| How to complete this task |
Going through the entries, how many lines include the string "pencil"? Answer only with the number.
· · · · · · ·
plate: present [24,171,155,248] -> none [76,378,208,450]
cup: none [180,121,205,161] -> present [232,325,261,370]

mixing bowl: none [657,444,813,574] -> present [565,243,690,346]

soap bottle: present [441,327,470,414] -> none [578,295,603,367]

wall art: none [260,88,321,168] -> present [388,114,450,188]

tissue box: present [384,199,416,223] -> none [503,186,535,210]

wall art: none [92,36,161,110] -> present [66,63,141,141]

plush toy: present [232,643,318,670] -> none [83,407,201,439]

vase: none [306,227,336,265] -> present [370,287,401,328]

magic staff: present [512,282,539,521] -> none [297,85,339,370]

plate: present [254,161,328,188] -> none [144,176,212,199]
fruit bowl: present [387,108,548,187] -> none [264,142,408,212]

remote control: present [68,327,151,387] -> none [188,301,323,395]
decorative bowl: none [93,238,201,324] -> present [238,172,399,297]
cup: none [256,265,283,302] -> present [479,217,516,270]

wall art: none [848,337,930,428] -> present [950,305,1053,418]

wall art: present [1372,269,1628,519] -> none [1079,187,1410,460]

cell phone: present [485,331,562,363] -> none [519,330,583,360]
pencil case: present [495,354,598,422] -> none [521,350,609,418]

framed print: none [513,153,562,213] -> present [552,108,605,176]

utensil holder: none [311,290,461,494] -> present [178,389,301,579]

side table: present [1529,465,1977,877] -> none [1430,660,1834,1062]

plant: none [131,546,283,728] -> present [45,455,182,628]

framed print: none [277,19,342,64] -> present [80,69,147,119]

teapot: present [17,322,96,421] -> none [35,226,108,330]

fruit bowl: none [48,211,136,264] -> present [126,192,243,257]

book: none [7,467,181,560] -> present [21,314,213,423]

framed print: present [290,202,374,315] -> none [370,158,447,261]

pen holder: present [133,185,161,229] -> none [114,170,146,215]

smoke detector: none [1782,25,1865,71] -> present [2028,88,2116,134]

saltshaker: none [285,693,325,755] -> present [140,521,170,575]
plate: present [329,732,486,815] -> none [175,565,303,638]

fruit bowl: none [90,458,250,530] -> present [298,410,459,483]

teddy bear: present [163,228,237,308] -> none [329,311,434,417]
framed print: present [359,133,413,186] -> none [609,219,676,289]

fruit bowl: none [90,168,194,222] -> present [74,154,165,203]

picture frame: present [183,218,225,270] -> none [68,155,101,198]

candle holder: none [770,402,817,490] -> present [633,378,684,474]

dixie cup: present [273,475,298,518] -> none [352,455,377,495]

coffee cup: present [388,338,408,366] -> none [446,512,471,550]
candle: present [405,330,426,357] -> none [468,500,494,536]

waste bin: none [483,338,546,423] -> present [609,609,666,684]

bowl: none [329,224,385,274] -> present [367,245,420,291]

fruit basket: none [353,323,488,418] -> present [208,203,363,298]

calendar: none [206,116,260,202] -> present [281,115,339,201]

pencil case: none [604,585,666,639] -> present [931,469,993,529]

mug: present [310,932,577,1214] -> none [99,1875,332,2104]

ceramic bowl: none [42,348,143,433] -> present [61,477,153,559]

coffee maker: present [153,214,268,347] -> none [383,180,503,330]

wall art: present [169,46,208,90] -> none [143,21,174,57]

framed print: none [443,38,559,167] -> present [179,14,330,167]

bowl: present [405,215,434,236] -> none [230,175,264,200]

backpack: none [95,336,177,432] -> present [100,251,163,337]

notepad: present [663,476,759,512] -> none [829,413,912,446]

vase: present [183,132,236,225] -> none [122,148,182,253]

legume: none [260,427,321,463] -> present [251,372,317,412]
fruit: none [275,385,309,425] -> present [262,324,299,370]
· · · · · · ·
| Written solution |
2